Text excerpt:
┏━━

For patients diagnosed at an earlier stage with minimal metastasis, mesothelioma doctors will typically recommend a combination or multimodal treatment of cytoreductive surgery with HIPEC. The treatments together have seen extended survival and high success rates in many clinical trials and studies so far.
What Is HIPEC?
As suggested by its name, HIPEC is a special type of chemotherapy applied specifically to abdominal or peritoneal cancers, like colorectal cancer and peritoneal mesothelioma. HIPEC is often described as a heated chemotherapy wash. The treatment consists of chemotherapy drugs (usually a combination of two types) heated between 104 – 107 degrees. The wash is then circulated throughout the abdominal cavity.
The HIPEC procedure is generally not used as an individual treatment, but rather as a second step of a combination treatment with cytoreductive surgery. The surgery attempts to debulk and remove as many visible tumors and cancer cells as possible. HIPEC is then applied to kill any remaining cancerous cells that couldn’t be reached in surgery. Many studies have shown HIPEC to be more effective than systemic chemotherapy, since it is more targeted and the drugs are often stronger.
Since the treatment is applied after surgery, it unfortunately isn’t an option for all patients. As mesothelioma or other abdominal cancers become more advanced and reach later stages, the cancer cells have likely metastasized or spread too far to be viable for removal. As such, patients diagnosed at stage 3 or stage 4 mesothelioma likely wouldn’t be candidates for this type of treatment. Also, since the treatment is more specialized, it is only available at a handful of cancer centers around the world, which may require patients to travel for treatment.

┗━━

Page-level text extractions
┏━━

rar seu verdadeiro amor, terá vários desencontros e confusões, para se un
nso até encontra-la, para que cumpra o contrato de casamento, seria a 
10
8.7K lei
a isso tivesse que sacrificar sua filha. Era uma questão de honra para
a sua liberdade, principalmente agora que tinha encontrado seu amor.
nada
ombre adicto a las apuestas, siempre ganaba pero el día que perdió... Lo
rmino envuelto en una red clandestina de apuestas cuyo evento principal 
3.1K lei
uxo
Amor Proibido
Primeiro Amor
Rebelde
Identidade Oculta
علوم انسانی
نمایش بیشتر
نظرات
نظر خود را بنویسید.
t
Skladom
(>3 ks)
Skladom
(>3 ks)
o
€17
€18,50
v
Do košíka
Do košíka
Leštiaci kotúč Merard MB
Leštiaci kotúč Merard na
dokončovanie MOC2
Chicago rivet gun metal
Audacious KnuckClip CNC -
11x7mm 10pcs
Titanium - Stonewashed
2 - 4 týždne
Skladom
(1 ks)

┗━━
┏━━

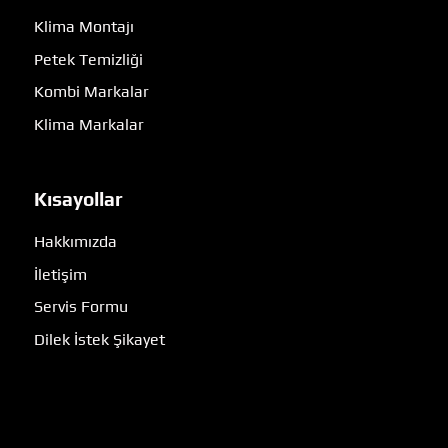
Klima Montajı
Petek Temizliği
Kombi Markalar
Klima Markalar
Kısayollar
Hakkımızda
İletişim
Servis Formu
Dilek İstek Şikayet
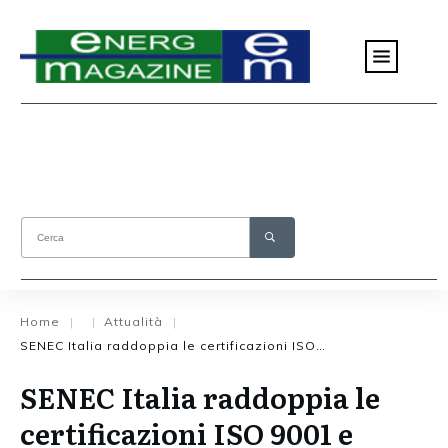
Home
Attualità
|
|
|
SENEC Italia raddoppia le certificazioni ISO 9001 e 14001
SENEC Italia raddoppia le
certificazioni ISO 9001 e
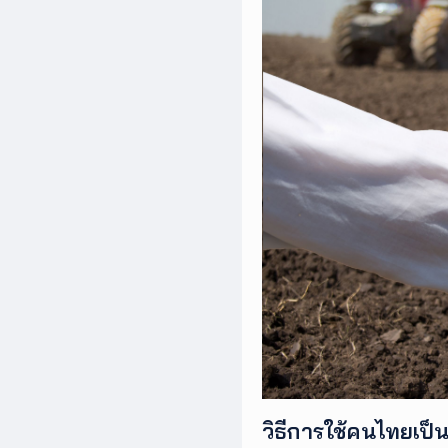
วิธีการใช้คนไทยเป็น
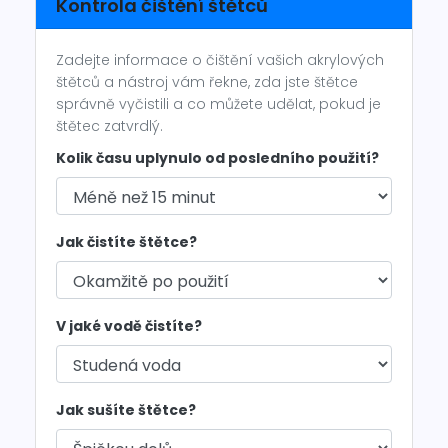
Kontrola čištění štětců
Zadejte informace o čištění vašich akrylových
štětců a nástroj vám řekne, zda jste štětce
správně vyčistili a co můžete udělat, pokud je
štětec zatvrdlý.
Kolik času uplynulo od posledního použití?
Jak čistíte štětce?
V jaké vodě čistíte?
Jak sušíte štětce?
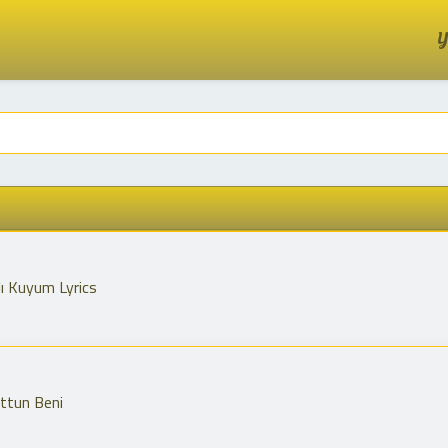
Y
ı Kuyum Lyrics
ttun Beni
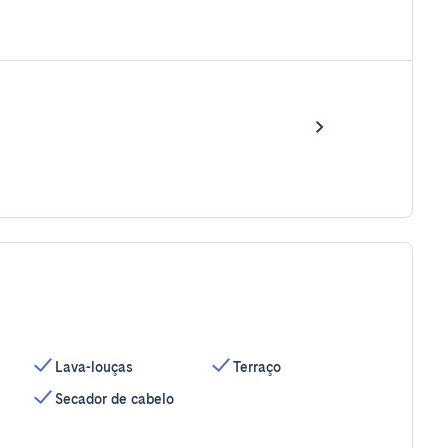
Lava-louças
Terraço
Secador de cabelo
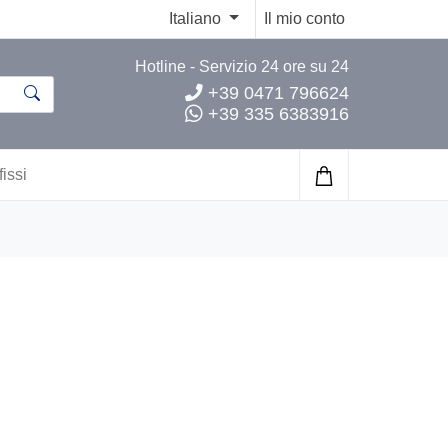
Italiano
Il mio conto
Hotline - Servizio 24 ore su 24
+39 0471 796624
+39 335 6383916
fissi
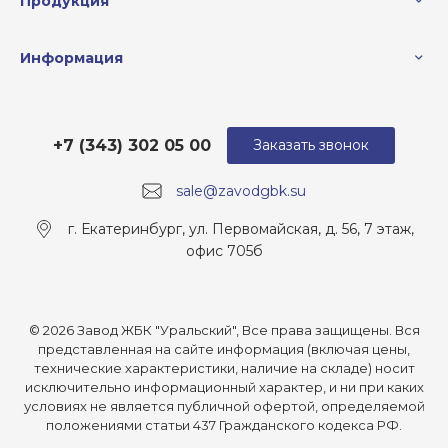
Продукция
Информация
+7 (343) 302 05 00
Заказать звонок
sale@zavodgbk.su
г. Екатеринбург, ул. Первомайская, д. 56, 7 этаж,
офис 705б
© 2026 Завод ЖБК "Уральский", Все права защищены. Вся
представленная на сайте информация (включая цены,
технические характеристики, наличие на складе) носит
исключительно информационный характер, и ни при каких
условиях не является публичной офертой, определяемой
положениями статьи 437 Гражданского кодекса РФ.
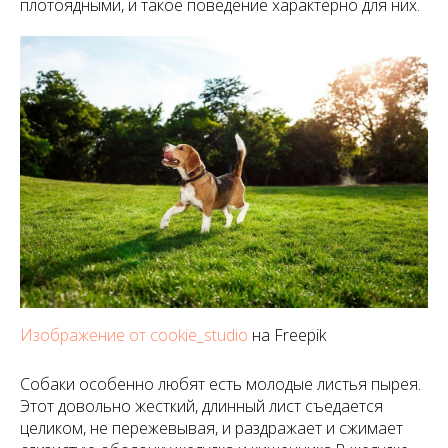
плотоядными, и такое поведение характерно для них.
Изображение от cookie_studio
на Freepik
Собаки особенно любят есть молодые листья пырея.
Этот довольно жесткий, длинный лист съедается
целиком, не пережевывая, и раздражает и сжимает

┗━━
┏━━

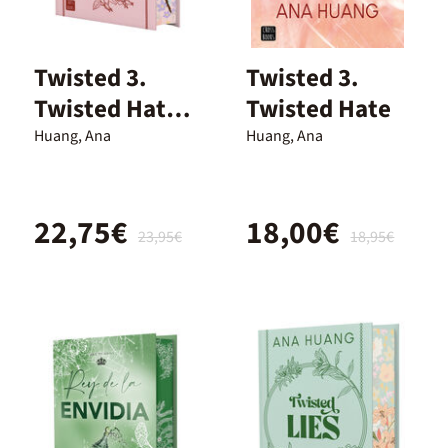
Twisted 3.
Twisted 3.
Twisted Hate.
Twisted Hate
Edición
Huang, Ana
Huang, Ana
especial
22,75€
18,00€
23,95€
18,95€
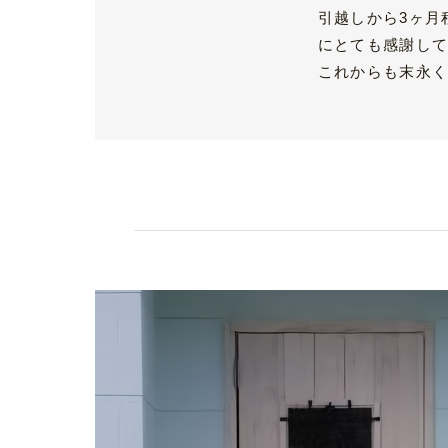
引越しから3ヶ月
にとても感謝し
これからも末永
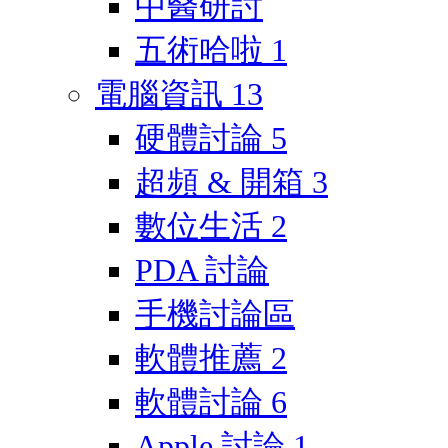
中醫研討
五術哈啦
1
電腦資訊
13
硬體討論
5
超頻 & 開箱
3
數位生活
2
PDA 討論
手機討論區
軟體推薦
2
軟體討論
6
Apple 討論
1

┗━━

Requirement 1: List each limitation of HIPEC that the final paragraph of the HIPEC text gives.
Requirement 2: Carry on the HIPEC text from its last sentence.

Result 1:
- It is applied after surgery, so it isn't an option for all patients.
- In more advanced, later-stage cancers, the cells have likely spread too far to be removed, so patients at stage 3 or stage 4 likely wouldn't be candidates.
- It is only available at a handful of cancer centers around the world, which may require patients to travel for treatment.

Result 2:
If doctors are able to diagnose the disease earlier, however, patients have sometimes seen substantial improvements in their prognosis because the cancer treatment is so effective.
HIPEC Survival Rates for Peritoneal Mesothelioma
There have been numerous studies in the last several years around the efficacy of HIPEC for peritoneal mesothelioma, colon cancer, and other gastric cancers. Overall, researchers have found the treatment to be rather successful among these and other cancers, often with minimal side effects compared to traditional chemotherapy and improved survival rates.
Various clinical trials focused on peritoneal mesothelioma found great success, with one recent study even seeing 100% overall survival in patients with early-stage disease and successful cytoreduction. For patients with slightly more advanced mesothelioma, the researchers saw patients achieve a median survival of about 98 months, with nearly 59 months disease-free. Considering the average prognosis for peritoneal mesothelioma is just six months to one year, these results prove how effective this multimodal treatment can be in select patients.
Other studies have also shown similar success. One report analyzing various clinical trials for a number of malignancies in the peritoneal surface noted a wide range of success. The researchers saw overall survival of 53 months or more for peritoneal mesothelioma patients across a number of studies. They also noted an average 5-year survival rate of 47% – 60%, though other studies have reported even higher survival rates.
This is a great improvement against standard chemotherapy, like cisplatin and pemetrexed. Randomized trials have shown peritoneal mesothelioma patients treated with systemic therapy often only see survival of 12 to about 27 months on average. Further, overall mesothelioma survival rates are significantly poorer, with approximately 9% of patients surviving 5 years or longer.
In general, these and numerous other studies prove that HIPEC in combination with surgery is an effective treatment option.
More Advancements in Chemotherapy
Along with the success of HIPEC, researchers have been working on developing other chemotherapy treatments in the hopes of minimizing some of the severe side effects of traditional adjuvant chemotherapy and further improving prognosis.
One of the most promising recent advancements comes from doctors overseas with a treatment called Pressurized IntraPeritoneal Aerosol Chemotherapy or Thoracal Aerosol Chemotherapy (PIPAC/PITAC). PIPAC is also available for peritoneal mesothelioma, with a similar methodology as HIPEC.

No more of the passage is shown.